Jadi ceritanya, kemarin saya ngubek-ngubek folder bookworm di laptop buat nyari cerpen buat dikirim ke kak rose (anak BIUS) sebagai syarat biar bisa ikutan seminar dan workshop nulis gitu, ini nih keterangan tentang workshopnya:
Nah, diantara deretan file-file itu nemu deh beberapa judul cerpen lama yang saya bahkan udah lupa kapan nulisnya. Alhasil nemu deh satu cerpen yang kayaknya layak buat dikirim diantara cerpen-cerpen sampah yang lain hehehe...
*Tapi jangan tanya ya tentang riwayat cerpen ini, soalnya masa lalu banget nih :p bikinnya aja pas masih jaman SMA masih cupu gitu (padahal sekarang tetep cupu)
A -A –A
Aku tak tahu kapan tepatnya
perasaan itu muncul. Perasaan
yang belum pernah aku rasakan. Seingatku, saat itu aku masih
duduk di bangku kelas 2 SMA. Masa indah dimana aku dan teman-teman merasakan
kesenangan dan kebebasan sebagai remaja berusia 17 tahun. Kira-kira
saat itulah aku mulai merasakan sesuatu yang luar biasa itu. Namanya Arief, dia
baik, dia cerdas, dia tampan, dia sempurna di mataku saat itu. Dan satu lagi, dia wangi. Ya, aku suka padanya.

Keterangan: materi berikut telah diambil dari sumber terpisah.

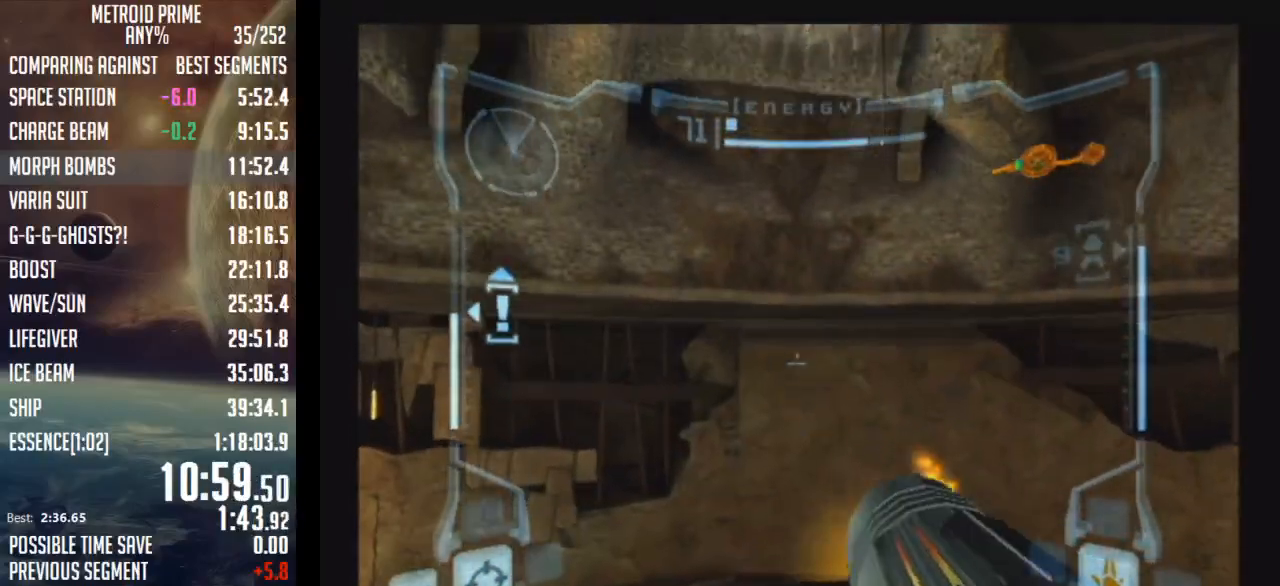
{"buttons": ["A", "L1"], "left_stick": "up-right", "right_stick": "center", "events": [[17, "A", "down"], [217, "left_stick", "up-right"]]}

Suka, senang, kagum, semuanya. Orang menyebutnya ”cinta”, tapi aku tidak,
karena aku pun tak tahu apa itu cinta, apa arti cinta yang sesungguhnya. Yang
jelas, kami dekat. Kami semakin dekat selama satu tahun itu. Aku merasa nyaman di dekatnya walaupun hanya sebatas di dalam kelas. Kami saling
memberi contekan saat ulangan, mengerjakan PR bersama di kelas, dan ngobrol saat jam kosong. Ada satu hal yang masih sangat kuingat
darinya. Dia selalu datang ke sekolah pagi-pagi sekali, kemudian dia berdiri di
depan pintu kelas, menungguku datang. Saat aku datang, dia selalu menyambutku
dengan satu senyuman manis, senyum yang memperlihatkan lesung pipinya yang
membuatnya terlihat semakin tampan. Dia tak bicara sepatah kata pun, mungkin
karena malu. Aku pun juga hanya diam tersipu melihatnya. Ya, hanya sebatas itu,
selebihnya kami tidak pernah terlihat bersama di luar kelas.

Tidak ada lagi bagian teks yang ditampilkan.